CECILE MENDONÇA – 3 poemas
CECILE MENDONÇA – 3 poemas

CECILE MENDONÇA – 3 poemas

A navalhista do dia é Cecile Mendonça. A poeta é autora do livro plantar somente onde há bocas famintas (Editora Minimalismos, 2024). Segue 3 poemas.

Revista O Navalhista

mata ciliar

nossos pés estão encharcados

é o único jeito de existirmos

mas gosto

você me assegura

expulsa

tudo aquilo que nos mata

vou crescer alguns centímetros

e te enlaçar melhor

você diz

tua seiva percorre em mim

te ensino sobre o tempo das águas

nossas sombras se misturam

entre cochicho das árvores

revela-se o que quer dizer

o silêncio da mata

aprendemos a língua das raízes

descobrimos então

                        [há um pulso escondido na Terra

                        parece

acompanhamos o ritmo

torcemos

para secura não nos alcançar

Revista O Navalhista

visita

I

abrir a janela

tentar capturar

a risada das crianças

e o choro dos pássaros

espantar a neblina

com os pés

tentar enxergar o sol

                                  [cada vez mais perto é difícil vê-lo

                                  algumas coisas só fazem sentido de longe

II

na geladeira

um bocado de macarrão

que sobrou de ontem

é difícil fazer massa

para uma só pessoa

os fios derramados

no lixo

me lembram:

te encontrei essa manhã

em um sonho

III

foi engraçado

você estava o mesmo

acenou para mim

e acho que não queria

mas sentiu que precisava

conversamos sobre os nossos vazios

por horas

pela mesa

observei seus dedos

curvados entregues

parecia ter se esquecido

de seu próprio corpo

me enganei

você não era mais o mesmo

meu corpo se desarmou

aliviado

IV

a panela de macarrão

sobre a mesa

transformou meu sorriso

em gargalhadas

fiz minha receita favorita

como se estivesse sozinha

o tempo ele

faz coisas engraçadas com a gente

V

tentei manter meus olhos cerrados por horas

não consegui

minhas pálpebras se soltaram

quando nos abraçamos

foi tão triste

não saber o que aconteceria depois

uma aparição doce

uma visão tão bonita

esmagada escorrida pelas mãos

não é o suficiente

mas é melhor do que parece

VI

me pergunto se você

vai me visitar de novo

acho

que quando eu chamo seu nome

você não me escuta mais

eu nem deveria tentar

mas não consigo

sua imagem se derrete

pelos meus dedos

me faz gritar baixo seu nome

mais uma vez

Revista O Navalhista

dispor as toalhas

uma ao lado da outra

no encontro das costuras

perceber

as raízes nossas

o sentido

o porquê

você não entende

mas sabe

        tem de ser assim

sobre a pia você vê

vestígios meus

o emaranhado de fios tão finos

formam cachos tão lindos

você diz

        e isso basta


Cecile Mendonça

Cecile Mendonça nasceu em São João de Meriti, no Rio de Janeiro, em 2000. Também morou em Salvador e Fortaleza durante a sua infância e adolescência.

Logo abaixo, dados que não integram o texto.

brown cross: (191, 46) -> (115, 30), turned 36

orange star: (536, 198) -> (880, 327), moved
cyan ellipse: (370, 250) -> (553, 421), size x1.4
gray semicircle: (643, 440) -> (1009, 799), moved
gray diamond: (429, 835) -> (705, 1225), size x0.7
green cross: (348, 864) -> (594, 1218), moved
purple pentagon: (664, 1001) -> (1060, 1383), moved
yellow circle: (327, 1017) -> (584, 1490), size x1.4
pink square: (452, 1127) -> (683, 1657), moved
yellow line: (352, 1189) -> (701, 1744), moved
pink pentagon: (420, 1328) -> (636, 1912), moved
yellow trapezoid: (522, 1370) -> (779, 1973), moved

É graduada em Jornalismo pela Universidade Federal Fluminense (UFF) e artista multidisciplinar, por unir collage a poesia. É autora do livro “plantar somente onde há bocas famintas”, publicado pela editora Minimalismos. Tem publicações de poesia na Antologia “Nós” da Selo Off Flip, na edição de verão de 2024 da Revista Felisberta e na Revista Ruído Manifesto. Já participou de diversas exposições pelo Brasil e em uma na França com os meus trabalhos de colagem.